Perdonar.- José Carlos
Fecha Friday, 18 February 2005
Tema 040. Después de marcharse


Me ha gustado mucho el último artículo de Jacinto Choza (16-II), que atina certeramente en lo que a mí respecta.  Quería aportar algunas ideas sobre el tema.

 

Blanca (30-I), que ha sufrido mucho, nos citaba hace unos días un artículo aparecido en el diario español “El País” el cual recogía la vida de la superviviente de Auschwitz Violeta Friedman:

Violeta Friedman se entregó de lleno a la lucha por defender sus ideas, que iban más allá de una intención punitiva de los culpables. (...) Perdonar sólo era posible en el caso de existir una prueba fehaciente de arrepentimiento de los verdugos, y de su mutación en fiscales de su propia actuación pasada. Y olvidar, nunca.

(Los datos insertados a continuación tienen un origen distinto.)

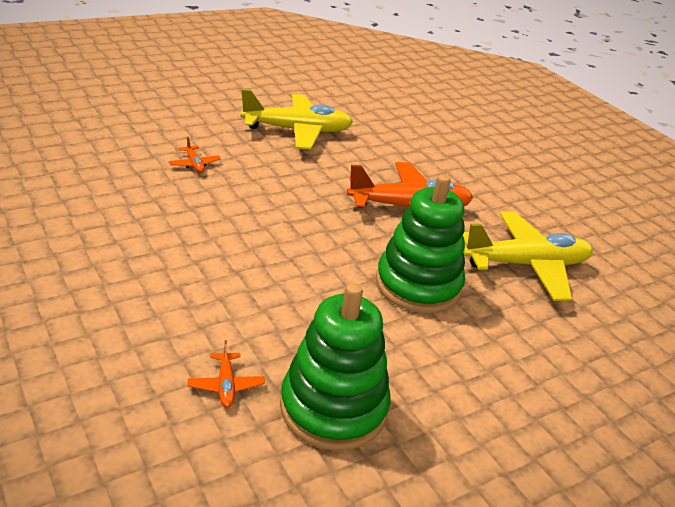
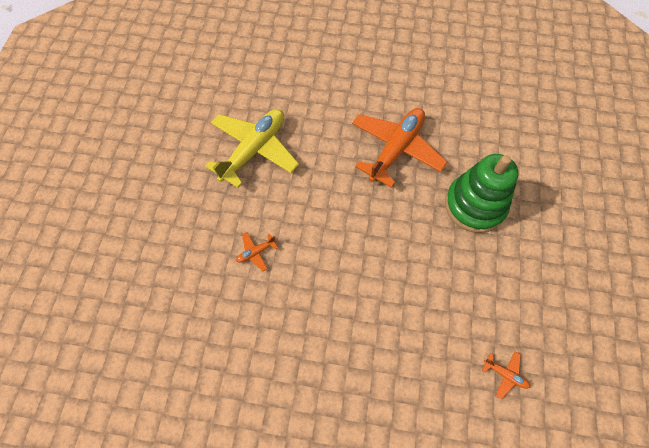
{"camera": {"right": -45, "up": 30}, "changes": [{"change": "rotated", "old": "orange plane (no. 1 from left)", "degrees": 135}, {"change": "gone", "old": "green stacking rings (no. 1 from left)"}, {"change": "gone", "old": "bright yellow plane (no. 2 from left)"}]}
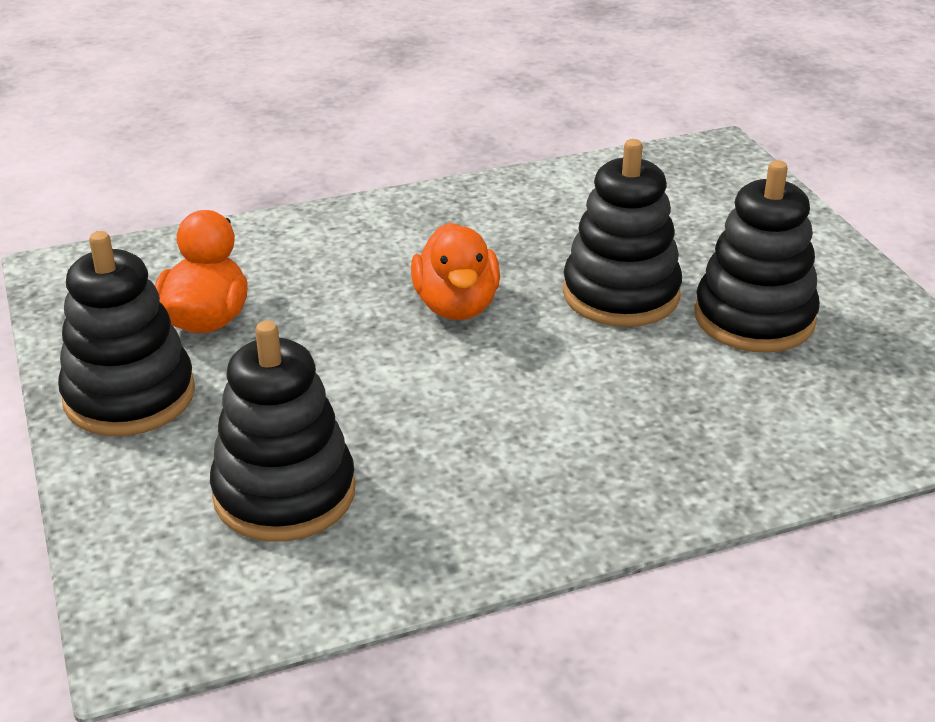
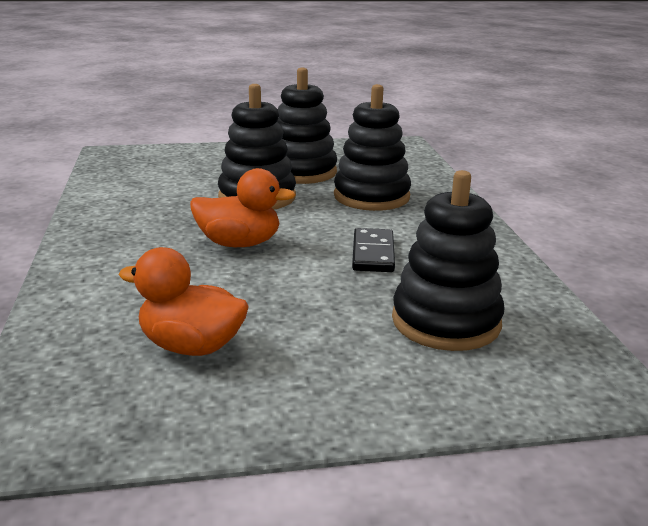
{"camera": {"right": -80, "up": -10}, "changes": [{"change": "shifted", "old": "black stacking rings (no. 1 from left in the first image)", "new": "black stacking rings (no. 3 from left)"}, {"change": "new", "new": "black domino"}]}
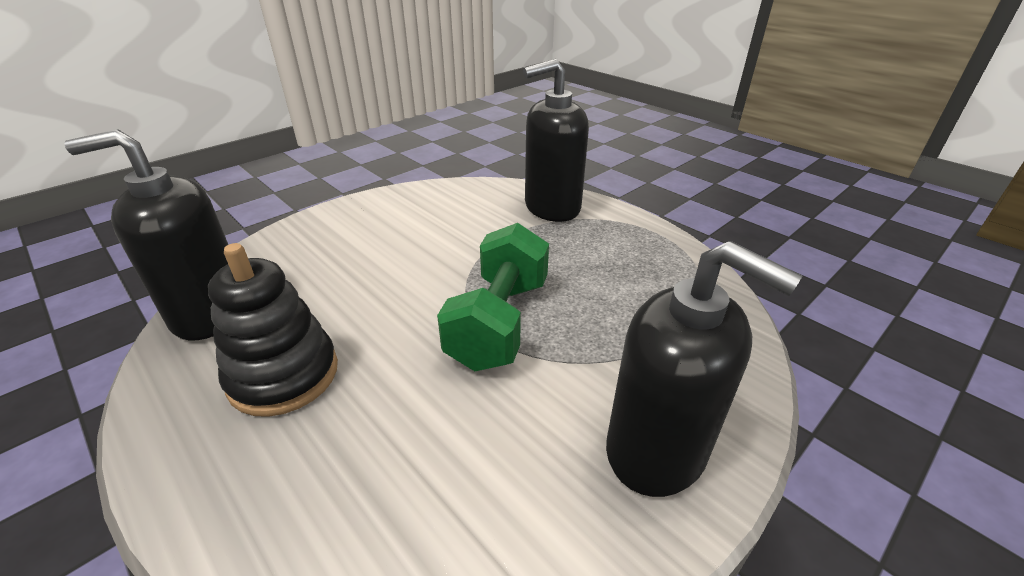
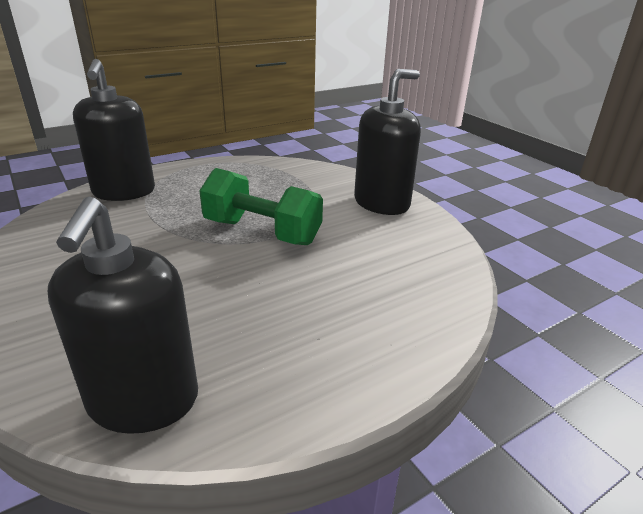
{"camera": {"right": -80, "up": -5}, "changes": [{"change": "gone", "old": "black stacking rings"}]}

Acto seguido, Blanca desconsoladamente admitía sobre sí misma:

 

“Tampoco hoy está en mí el ánimo de olvidar y perdonaré cuando pidan perdón por lo que me hicieron. ¿A quién perdono si no hay nadie que me pide que le perdone?”

 

Desde aquí, aunque sea poca cosa y a Blanca no le ayude mucho, quiero pedir perdón por las veces que no estuve a la altura de las circunstancias en mi labor de dirección (¡el peso de las almas!).  Debería haber tratado a todos como lo hubiera hecho Jesús, y no siempre pude o supe hacerlo.

 

Yo no estoy en la piel de Blanca, de Amapola, o de Nacho; no he padecido lo que cuentan Carmen Charo, Aquilina o Emevé.  Al contrario, desde mi primer escrito (30-IX-03) he constatado las razones por las que agradezco muchas cosas al Opus Dei.  Por eso no me puedo ni imaginar lo difícil que debe de ser llegar a poder otorgar ese perdón.

 

Pero sí conozco el ideal que se nos presenta: colgado de una Cruz, aniquilado, el Inocente por antonomasia perdona sin condiciones.  No espera que Judas, Caifás, Herodes o Pilato vengan a pedirle perdón o muestren arrepentimiento: lo ofrece a raudales, para el que lo quiera, aunque “no sepan lo que hacen.”

 

Creo que la auténtica reconstrucción personal, si pretende ser genuina y duradera, ha de pasar por el perdón.  Un perdón real, sincero, que sonría y quiera el bien del otro, que no se burle y no guarde resentimiento.  Sin ignorar las heridas, que existen: pero asumiéndolas y reconociendo que son parte de nuestra vida, que fueron permitidas por la Providencia, que en ellas también hay crecimiento y maduración.  Trabajando para evitar que vuelvan a ocurrir, pero por amor y con amor.

 

Por eso me parece contraproducente ofrecer una visión exclusivamente sombría que demoniza al Opus Dei: cuesta mucho perdonar al mal encarnado.  Sin percibir las innegables luces surge la rabia como única respuesta al daño recibido, y de ahí se abre la puerta al rencor.  Y además esa caricatura maléfica no concuerda con la honesta realidad vivida por tantos de nosotros, que es mucho más rica y compleja.

 

Por eso también me duele leer cómo la amargura se vierte tantas veces en sarcasmos, mofas y críticas acerbas, quizá provenientes de un alma llagada que no ha encontrado el bálsamo de la sanación, una sanación que sólo el perdón cristiano conoce.

 

Recuerdo los momentos pasados junto al lecho de muerte de aquella venerable anciana.  Muchos años antes, durante la guerra civil española, con tres hijos pequeños y embarazada del cuarto, unos milicianos habían irrumpido en su casa y arrancado a su marido de su vida.  Nunca se supo más de él; sólo se sabe que a los pocos días, amenazando las tropas franquistas con la toma de Madrid, se vaciaron las cárceles políticas de la capital y tuvo lugar la matanza de Paracuellos.

 

En su lecho de muerte, habiendo criado a cuatro hijos sola y sin ni siquiera poder confirmar que se había quedado viuda, esa mujer miraba fijamente al crucifijo y decía: “Jesús, una vez más te repito que perdono a los que se llevaron a mi marido…”

 

Su hijo menor, aquél que nunca había conocido a su padre, prorrumpió en sollozos en esa habitación del hospital: su madre les había hecho jurar, desde que eran pequeños, que siempre perdonarían a los asesinos de su padre.

 

Y nunca me olvidaré de la paz con que esa viejecita miraba a Jesús crucificado, mientras se preparaba a ir a su encuentro.